Trauma-informed practice for professionals in health care settings, specific to HIV and IPV, is part of primary intervention. As part of the multidisciplinary team, trauma-informed best practice principles provide the short- and longer-term support that is needed for HIV patients who face the contemporary issues of stigma, violence, shame, and co-morbidities that merge trauma with mental health issues, addictions, and other chronic, stress-related illnesses. Having trauma validated as real and worthy of recognition is core to the initial trauma-focused engagement; facilitating patient awareness of the impact of IPV breaks down the shame and isolation that comes with it. Education around the support systems that may be required (e.g. justice, policing, safe shelters) is essential to the intake work that begins the healing process for persons living with HIV. Capacity-building work follows, which includes co-empowerment aimed at bridging isolation and engaging therapeutic resources to help mitigate the impact of IPV, including co-existing mental health issues, addictions, or other health conditions.

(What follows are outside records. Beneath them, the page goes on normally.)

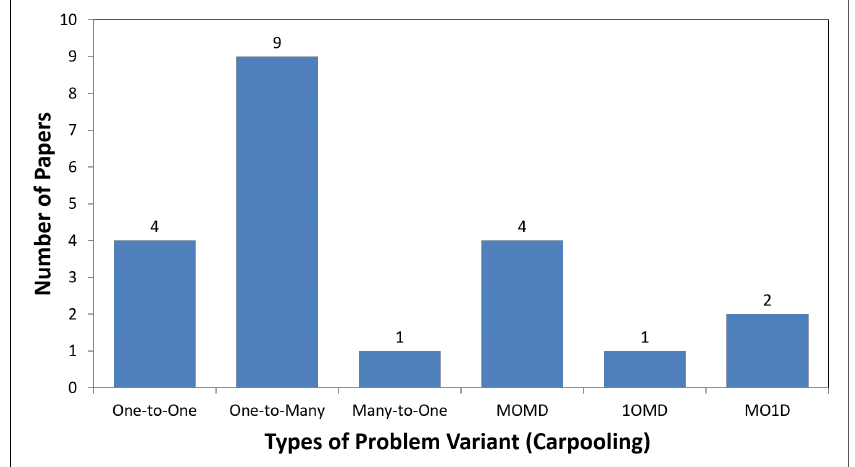
Figure 6. Distribution of Papers based on the Problem Variants: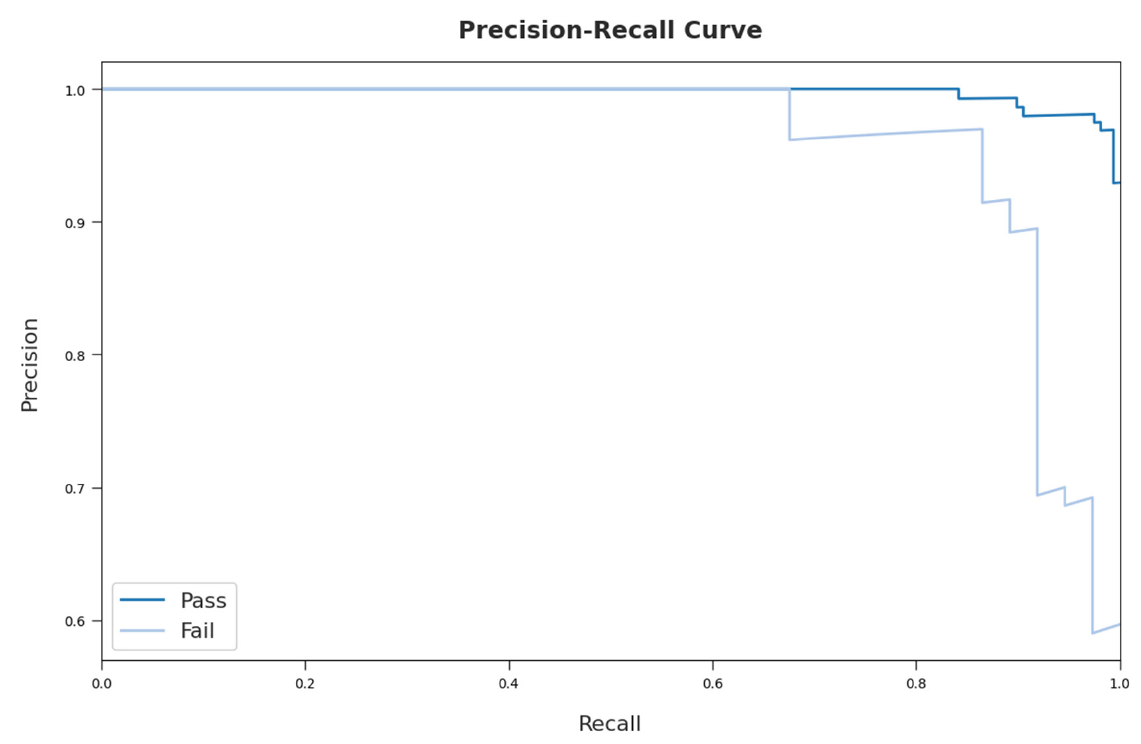
Figure 9. Precision-recall curve analysis of FSSML-EDM technique.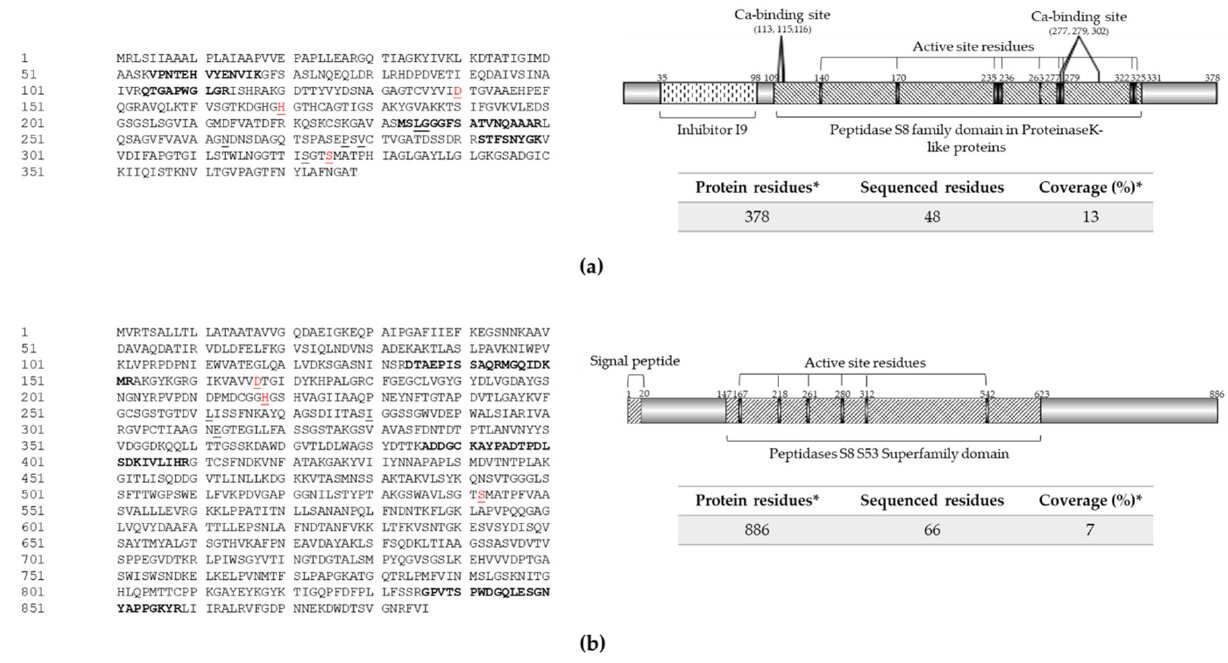
Figure 2. Extracellular proteases identified in protein extract from strain RGM 2184 culture super- natant in M2 medium. ( a , b ) Sequences and scheme of exoproteases P1 (OP328424) and P2 (OP328429), respectively. Exoprotease sequences (left panel) were predicted from the B. pseudobassiana RGM 2184 genome (JAKJXD000000000.1). Peptides sequenced by mass spectrometry are highlighted in bold in the left panel. Relevant domains for these proteins (right panels) were detected though the NCBI conserved domains database. Signal peptide (italic), active site residues (underlined), and catalytic triad (red) are indicated in the left and right panels, respectively. * indicates predicted information.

A trauma-informed, collaborative helping process in medical environments is pertinent to addressing the impact of IPV on the lives of persons living with HIV. This process can be critical to reducing the burden of trauma and shame. In the context of IPV and HIV, multi-disciplinary team members must be educated in trauma-informed best practice strategies and should actively engage in the application of universal trauma-informed assessment tools within their health care work settings. Finally, ongoing supervision and support for professionals working around trauma-informed practice is essential and mandatory for the well-being of staff, which will accumulate the vicarious-emotional burden of the trauma story. The compassionate-inquiry involved in asking the question “what has happened to you” can precipitate vicarious emotional activation that can lead to burnout and trauma-responses in those who care for others living with HIV.